Lines below that include "reliability" are the answer; copy each one.
====================
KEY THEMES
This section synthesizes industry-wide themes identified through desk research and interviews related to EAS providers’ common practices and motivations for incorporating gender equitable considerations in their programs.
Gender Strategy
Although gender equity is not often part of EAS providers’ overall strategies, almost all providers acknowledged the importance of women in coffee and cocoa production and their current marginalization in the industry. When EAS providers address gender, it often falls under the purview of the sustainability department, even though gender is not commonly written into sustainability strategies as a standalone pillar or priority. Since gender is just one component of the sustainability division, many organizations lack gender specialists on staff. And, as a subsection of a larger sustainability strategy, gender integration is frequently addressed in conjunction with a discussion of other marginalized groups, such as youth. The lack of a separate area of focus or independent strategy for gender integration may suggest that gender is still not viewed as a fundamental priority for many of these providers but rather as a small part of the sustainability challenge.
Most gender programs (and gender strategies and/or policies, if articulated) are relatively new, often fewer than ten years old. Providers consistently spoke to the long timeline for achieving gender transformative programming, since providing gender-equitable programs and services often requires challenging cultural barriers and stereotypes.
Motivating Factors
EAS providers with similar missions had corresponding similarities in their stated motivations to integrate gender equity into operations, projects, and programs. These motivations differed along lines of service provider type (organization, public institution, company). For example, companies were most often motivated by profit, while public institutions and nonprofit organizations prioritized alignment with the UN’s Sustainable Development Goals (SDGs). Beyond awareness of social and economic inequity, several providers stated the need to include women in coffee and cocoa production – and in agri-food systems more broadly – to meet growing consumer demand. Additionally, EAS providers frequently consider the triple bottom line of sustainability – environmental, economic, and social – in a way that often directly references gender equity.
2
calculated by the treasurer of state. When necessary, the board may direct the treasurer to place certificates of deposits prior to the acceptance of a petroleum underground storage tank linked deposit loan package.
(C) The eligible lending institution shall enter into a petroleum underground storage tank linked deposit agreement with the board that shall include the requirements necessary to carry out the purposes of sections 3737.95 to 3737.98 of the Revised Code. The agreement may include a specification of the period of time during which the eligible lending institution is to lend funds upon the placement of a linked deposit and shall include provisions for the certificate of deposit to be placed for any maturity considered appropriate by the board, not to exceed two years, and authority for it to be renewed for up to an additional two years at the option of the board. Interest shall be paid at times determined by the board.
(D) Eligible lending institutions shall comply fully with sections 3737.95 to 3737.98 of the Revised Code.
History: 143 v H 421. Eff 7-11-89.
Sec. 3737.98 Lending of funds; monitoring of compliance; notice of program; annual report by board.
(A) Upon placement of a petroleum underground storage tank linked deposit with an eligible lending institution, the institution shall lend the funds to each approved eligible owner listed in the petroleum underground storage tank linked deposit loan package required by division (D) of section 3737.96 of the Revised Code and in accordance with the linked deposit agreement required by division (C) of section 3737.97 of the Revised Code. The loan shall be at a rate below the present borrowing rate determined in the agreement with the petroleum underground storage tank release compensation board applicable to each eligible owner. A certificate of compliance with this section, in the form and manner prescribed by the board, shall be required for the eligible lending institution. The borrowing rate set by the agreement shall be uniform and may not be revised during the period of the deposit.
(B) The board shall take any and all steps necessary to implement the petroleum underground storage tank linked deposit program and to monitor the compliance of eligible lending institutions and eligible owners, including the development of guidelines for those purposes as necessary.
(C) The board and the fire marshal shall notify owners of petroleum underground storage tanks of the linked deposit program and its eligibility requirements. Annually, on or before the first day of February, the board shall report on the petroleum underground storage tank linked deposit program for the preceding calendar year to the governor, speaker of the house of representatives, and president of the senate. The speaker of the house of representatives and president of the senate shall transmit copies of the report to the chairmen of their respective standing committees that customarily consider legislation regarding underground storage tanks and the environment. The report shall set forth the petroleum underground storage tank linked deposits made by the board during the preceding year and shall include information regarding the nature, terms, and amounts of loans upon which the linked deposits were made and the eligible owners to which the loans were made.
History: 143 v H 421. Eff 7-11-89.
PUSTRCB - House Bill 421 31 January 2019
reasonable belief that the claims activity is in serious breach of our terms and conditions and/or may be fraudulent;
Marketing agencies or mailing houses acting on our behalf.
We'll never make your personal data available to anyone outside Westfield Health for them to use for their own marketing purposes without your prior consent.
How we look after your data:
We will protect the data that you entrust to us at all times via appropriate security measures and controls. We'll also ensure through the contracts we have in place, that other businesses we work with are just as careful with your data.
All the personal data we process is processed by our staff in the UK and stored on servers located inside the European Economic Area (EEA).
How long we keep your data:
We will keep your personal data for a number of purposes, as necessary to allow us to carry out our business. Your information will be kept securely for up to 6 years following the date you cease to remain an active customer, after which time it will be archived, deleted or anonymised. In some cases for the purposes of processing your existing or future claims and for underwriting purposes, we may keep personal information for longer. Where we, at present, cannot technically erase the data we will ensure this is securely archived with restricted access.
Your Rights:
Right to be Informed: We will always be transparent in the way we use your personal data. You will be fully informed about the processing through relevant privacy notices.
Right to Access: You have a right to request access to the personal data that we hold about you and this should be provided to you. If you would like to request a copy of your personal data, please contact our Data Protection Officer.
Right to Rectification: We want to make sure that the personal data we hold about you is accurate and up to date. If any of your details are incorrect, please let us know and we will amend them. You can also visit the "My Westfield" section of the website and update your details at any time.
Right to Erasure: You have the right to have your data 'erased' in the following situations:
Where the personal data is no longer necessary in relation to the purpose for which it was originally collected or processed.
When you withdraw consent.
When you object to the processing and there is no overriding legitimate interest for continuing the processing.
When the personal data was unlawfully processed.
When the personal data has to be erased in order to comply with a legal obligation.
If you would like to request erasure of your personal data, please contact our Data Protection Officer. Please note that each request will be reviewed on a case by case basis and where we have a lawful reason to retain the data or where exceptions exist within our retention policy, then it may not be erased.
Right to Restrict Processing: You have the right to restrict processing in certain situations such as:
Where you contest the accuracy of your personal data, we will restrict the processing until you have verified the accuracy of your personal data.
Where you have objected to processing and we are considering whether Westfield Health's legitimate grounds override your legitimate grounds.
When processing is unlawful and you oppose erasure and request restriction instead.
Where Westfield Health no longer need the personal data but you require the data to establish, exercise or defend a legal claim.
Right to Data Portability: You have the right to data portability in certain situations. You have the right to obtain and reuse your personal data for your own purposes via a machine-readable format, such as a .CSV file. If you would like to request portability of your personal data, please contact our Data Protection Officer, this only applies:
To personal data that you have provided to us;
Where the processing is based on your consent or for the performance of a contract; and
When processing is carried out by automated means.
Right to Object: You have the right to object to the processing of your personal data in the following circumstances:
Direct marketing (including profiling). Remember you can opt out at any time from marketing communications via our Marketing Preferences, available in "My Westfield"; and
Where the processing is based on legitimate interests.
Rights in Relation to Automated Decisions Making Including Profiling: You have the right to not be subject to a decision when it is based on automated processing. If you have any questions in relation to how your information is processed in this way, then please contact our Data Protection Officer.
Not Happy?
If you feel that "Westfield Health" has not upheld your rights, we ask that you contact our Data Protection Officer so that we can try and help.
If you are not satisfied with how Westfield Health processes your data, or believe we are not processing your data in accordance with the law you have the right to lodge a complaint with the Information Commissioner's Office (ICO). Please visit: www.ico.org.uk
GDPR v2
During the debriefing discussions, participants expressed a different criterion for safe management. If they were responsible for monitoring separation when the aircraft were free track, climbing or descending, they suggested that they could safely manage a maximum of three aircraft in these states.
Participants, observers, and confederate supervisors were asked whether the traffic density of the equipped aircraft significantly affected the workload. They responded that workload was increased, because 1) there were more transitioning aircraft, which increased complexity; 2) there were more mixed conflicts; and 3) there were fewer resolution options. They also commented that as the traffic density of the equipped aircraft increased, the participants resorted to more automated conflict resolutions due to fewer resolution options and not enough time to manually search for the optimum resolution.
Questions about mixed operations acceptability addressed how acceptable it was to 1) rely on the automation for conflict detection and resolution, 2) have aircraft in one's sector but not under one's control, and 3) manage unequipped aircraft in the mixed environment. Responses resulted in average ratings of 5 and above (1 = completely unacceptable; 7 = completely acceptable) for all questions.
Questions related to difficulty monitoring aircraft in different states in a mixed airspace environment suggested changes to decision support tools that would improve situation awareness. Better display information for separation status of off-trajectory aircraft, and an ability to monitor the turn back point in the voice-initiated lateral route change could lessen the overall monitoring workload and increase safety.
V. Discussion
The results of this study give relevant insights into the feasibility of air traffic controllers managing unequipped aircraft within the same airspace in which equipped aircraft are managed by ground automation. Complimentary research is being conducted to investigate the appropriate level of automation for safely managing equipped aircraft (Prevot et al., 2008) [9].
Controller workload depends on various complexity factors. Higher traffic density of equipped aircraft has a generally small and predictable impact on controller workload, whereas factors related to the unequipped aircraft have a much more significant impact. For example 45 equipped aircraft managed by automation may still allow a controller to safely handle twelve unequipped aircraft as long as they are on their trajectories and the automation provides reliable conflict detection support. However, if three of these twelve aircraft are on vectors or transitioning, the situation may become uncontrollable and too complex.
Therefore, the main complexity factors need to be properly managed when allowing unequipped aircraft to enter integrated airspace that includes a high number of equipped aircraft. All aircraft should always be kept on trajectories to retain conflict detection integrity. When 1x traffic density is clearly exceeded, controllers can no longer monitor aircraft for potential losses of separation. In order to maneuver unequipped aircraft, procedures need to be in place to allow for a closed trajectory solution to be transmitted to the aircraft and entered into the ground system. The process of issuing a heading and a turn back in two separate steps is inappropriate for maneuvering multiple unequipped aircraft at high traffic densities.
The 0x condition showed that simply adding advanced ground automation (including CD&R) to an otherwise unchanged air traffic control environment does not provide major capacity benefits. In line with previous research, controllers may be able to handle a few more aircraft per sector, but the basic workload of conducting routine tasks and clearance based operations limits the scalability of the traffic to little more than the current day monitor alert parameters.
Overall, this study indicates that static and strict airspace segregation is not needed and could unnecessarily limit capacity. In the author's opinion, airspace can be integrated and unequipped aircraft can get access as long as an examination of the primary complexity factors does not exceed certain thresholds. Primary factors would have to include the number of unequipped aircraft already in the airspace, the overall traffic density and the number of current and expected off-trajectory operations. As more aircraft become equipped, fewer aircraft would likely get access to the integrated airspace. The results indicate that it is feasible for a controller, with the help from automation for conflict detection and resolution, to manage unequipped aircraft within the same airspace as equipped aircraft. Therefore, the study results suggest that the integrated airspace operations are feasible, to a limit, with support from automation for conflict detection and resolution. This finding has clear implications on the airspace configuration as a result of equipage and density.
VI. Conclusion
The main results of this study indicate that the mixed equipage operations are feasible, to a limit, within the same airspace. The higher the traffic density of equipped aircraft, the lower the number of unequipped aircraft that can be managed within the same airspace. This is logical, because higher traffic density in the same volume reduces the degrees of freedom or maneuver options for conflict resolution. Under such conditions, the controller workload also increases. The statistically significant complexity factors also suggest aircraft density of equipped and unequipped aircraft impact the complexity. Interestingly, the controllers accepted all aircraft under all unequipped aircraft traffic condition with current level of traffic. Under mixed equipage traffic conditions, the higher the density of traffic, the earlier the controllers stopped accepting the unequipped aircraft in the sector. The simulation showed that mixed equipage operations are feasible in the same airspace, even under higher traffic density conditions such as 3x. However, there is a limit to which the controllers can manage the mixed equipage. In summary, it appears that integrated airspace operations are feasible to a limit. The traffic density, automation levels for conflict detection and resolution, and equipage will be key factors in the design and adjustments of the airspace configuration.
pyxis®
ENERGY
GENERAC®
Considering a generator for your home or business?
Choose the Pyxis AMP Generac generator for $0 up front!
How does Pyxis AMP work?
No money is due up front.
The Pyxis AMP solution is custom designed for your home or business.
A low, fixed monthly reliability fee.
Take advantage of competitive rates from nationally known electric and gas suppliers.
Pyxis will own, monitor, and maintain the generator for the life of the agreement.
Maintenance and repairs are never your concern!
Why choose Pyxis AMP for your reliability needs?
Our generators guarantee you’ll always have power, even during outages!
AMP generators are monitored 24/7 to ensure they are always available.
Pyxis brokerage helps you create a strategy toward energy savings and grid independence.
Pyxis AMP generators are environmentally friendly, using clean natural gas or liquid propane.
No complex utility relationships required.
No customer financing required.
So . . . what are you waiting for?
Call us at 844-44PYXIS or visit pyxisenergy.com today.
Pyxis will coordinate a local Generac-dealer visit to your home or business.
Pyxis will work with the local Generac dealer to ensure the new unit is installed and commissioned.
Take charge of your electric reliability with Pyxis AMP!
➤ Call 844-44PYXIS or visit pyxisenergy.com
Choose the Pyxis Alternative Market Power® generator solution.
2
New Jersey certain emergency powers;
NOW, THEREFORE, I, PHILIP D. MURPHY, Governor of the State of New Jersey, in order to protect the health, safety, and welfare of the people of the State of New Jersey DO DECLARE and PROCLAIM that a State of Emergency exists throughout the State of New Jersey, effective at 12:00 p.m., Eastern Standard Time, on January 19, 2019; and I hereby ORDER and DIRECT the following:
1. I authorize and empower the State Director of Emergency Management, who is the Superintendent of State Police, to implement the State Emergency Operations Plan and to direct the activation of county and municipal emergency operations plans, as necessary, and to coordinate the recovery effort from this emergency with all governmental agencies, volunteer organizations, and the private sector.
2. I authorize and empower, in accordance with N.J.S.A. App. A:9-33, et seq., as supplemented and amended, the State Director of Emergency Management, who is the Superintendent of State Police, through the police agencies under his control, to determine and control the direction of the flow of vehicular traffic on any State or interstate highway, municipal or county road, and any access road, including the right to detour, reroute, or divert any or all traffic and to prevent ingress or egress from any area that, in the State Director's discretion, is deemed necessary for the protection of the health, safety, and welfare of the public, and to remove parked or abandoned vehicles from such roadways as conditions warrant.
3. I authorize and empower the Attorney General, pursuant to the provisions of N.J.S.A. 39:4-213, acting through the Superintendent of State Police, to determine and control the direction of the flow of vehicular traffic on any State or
====================
WRITTEN RESPONSE >>
A low, fixed monthly reliability fee.
Why choose Pyxis AMP for your reliability needs?
Take charge of your electric reliability with Pyxis AMP!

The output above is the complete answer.